Erik Larson’s Thunderstruck reads like a novel, but it isn’t. It’s a non-fiction history of the invention of wireless telegraphy and a famous murder. How these two things are connected takes some time to unfold.
This book is similar in structure to The Devil in the White City, also by Larson. The book unfolds as two separate stories that are related in a chronologically linear fashion, but not always in synch with one another. The author does a great job of presaging the connection with a short introductory prologue, the significance of which doesn’t become clear until near the book’s conclusion. I was intrigued with how something could be such a huge news event a little over 100 years ago, could be almost totally unknown today.

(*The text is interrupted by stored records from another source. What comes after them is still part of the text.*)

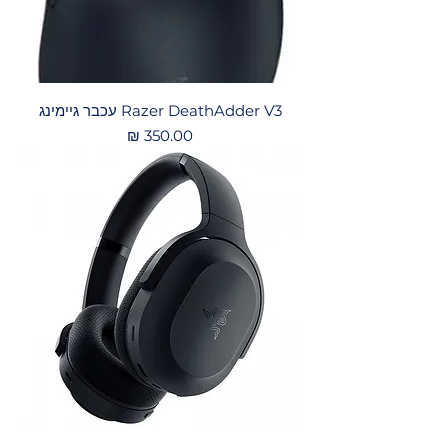
Razer DeathAdder V3 עכבר גיימינג
מחיר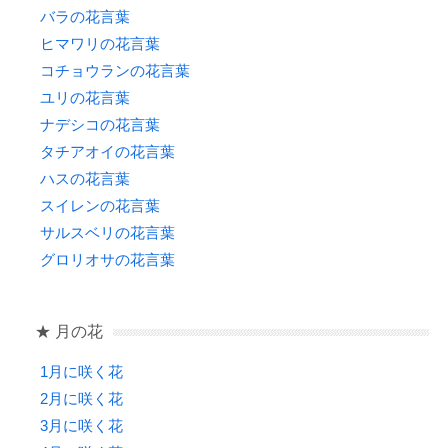
バラの花言葉
ヒマワリの花言葉
コチョウランの花言葉
ユリの花言葉
ナデシコの花言葉
タチアオイの花言葉
ハスの花言葉
スイレンの花言葉
サルスベリの花言葉
グロリオサの花言葉
★ 月の花
1月に咲く花
2月に咲く花
3月に咲く花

One of the storyline tracks pertains to Marconi. It s part biography and part history of the development of wireless signal transmission. The other storyline follows the sad life of Hawley Harvey Crippen. This track leaves you sympathetic to his plight as the beleaguered, browbeaten, long-suffering husband of flaky, controlling and threatening trollop. (I really didn’t like Belle.) After years of suffering insults and humiliation, Crippen finally breaks and poisons his wife, thoroughly deboning and filleting her afterward. It was kind of gruesome. He buries her organs and skin in the coal cellar and disposes of her bones.
I won’t go into how the two stories intertwine, but it’s pretty interesting. I especially like all of the ancillary data that comes out of reading this book.  The reader gets a sense of what was going on during the first 10 years of the 20th century. Sidelines about King Edward, Churchill, Lord Kelvin and Edwardian England’s preoccupation with the occult, are all fascinating.  One particular tidbit of trivia, was that Tesla postulated that voice and images would eventually be transmitted over the airwaves, and, in fact coined the term television… in 1900!
Another thing that I found interesting was the Marconi was not a scientist, but rather an intuitive experimenter. He did not understand the physics, math, or have a scientific background at all. This was of considerable consternation to the Royal Society and other scientists of the day. He was fanatical about keeping his discoveries secret, which flew in the face of the scientific community’s penchant for publishing papers for open discussion of invention and theory. He was so loathe to divulge his methods that he often demonstrated his receivers encased in a wooden box.
It’s a fascinating book that has it all: romance, mystery, paranoia, politics, magicians, psychics, seances, industrial espionage, murder, and some history thrown in to boot.